Ważne jest, aby nie zarzucić nowicjusza ogromem wiadomości naraz, bo to nigdy nie jest dobrą zachętą na starcie. Informacje należy przekazywać stopniowo oraz za każdym razem upewnić się, że są one dla drugiej osoby zrozumiałe i że jest ona gotowa stawić czoła trasie. Dzieci oczywiście mogą zaczynać od biegania w grupach, później w parach i dopiero potem samodzielnie odkrywać uroki orientacji. Z doświadczenia wiem, że większość dzieci, które zaczynają biegać, boją się iść na trasę bez nikogo i raźniej podążają na nią w czyimś towarzystwie. Po jakimś czasie dzieci same stwierdzają, że lepiej biega im się samodzielnie, ponieważ są bardziej skoncentrowane na tym, co robią i nikt nie decyduje za nie, jaki mają wybrać wariant i gdzie dalej pobiec.
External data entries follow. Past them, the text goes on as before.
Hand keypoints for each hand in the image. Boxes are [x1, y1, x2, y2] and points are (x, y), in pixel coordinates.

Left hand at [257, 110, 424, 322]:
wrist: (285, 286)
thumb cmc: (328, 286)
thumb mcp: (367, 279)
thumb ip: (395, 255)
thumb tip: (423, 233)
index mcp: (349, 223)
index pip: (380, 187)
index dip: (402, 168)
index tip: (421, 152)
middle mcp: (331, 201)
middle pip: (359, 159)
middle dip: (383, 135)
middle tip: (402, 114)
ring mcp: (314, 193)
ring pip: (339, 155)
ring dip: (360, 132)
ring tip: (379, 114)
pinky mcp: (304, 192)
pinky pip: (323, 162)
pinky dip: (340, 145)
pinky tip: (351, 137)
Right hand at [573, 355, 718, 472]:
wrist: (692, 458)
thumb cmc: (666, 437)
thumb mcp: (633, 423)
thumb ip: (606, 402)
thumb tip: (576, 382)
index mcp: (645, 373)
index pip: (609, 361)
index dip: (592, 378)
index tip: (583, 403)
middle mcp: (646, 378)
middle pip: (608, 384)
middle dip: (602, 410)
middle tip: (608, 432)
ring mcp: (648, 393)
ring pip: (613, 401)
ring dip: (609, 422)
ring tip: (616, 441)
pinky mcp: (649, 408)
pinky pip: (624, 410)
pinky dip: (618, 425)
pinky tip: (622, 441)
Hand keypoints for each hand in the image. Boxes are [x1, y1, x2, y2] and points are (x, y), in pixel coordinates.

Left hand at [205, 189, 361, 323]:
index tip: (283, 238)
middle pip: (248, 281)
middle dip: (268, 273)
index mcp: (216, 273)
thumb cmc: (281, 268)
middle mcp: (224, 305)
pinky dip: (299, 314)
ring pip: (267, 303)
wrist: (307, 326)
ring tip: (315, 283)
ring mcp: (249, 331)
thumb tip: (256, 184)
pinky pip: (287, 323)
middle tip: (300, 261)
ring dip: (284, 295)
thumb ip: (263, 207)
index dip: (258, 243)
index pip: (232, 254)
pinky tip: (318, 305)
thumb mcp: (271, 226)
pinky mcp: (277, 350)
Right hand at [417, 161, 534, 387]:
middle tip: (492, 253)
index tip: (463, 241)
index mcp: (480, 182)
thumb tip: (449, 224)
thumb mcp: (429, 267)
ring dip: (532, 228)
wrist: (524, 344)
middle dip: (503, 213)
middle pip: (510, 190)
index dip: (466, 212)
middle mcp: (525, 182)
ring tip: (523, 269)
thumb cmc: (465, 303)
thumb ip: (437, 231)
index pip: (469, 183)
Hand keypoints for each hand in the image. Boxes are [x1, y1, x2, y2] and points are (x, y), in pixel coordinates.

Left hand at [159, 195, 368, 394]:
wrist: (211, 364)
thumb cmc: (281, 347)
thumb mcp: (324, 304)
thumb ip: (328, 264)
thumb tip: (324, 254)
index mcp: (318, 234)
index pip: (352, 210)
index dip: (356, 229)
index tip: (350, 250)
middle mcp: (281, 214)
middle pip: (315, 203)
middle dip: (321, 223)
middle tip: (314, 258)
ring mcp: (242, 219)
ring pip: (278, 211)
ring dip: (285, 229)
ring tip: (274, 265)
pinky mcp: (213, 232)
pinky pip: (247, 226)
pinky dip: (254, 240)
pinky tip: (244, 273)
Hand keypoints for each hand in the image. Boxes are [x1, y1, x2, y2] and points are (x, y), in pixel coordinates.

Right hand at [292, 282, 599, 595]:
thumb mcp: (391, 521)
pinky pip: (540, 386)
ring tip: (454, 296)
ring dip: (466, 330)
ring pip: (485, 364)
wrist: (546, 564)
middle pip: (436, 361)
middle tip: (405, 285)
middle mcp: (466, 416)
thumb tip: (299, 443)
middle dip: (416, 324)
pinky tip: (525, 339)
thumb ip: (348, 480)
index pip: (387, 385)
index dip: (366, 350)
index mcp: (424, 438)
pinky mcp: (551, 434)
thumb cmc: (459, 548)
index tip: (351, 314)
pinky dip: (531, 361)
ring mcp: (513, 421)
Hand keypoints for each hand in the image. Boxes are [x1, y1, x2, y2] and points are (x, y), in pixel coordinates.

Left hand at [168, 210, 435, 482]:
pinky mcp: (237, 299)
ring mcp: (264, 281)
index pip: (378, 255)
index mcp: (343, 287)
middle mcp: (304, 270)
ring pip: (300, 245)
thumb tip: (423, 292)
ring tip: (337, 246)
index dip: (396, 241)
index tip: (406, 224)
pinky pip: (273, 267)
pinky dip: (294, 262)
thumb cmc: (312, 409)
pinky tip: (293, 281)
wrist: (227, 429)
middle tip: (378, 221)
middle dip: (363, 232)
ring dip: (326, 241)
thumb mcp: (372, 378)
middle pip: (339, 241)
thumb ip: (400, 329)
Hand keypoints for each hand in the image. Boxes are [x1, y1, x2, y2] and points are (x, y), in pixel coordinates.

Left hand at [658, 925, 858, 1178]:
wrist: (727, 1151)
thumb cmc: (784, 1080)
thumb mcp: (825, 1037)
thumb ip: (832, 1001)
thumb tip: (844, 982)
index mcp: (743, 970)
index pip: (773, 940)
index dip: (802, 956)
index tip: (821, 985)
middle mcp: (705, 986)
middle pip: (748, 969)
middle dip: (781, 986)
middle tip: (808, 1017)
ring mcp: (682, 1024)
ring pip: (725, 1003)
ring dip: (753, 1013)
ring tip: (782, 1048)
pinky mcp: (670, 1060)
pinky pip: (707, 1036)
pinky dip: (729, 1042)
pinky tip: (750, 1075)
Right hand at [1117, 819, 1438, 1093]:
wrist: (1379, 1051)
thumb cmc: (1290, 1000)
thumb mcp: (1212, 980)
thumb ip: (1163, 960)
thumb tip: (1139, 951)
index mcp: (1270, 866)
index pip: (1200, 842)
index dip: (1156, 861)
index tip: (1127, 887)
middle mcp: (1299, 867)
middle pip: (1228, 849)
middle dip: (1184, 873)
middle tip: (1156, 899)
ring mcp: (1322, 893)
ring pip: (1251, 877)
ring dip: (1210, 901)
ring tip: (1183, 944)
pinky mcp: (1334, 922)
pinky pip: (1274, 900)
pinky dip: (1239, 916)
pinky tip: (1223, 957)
Pamiętajmy, że sposobów na przygotowanie treningu czy przekazanie wiedzy jest nieskończenie wiele i nie należy sztywno trzymać się reguł. Bieg na orientację to przede wszystkim zabawa, fajny sposób na spędzenie czasu z przyjaciółmi i rodziną na świeżym powietrzu i nie warto przedwcześnie zmuszać początkujących do rywalizacji, ponieważ w takim przypadku nigdy nie będą czerpać pełnej satysfakcji z tego sportu. A poza tym, jak wszyscy wiemy, najlepsza nauka to ta przez zabawę.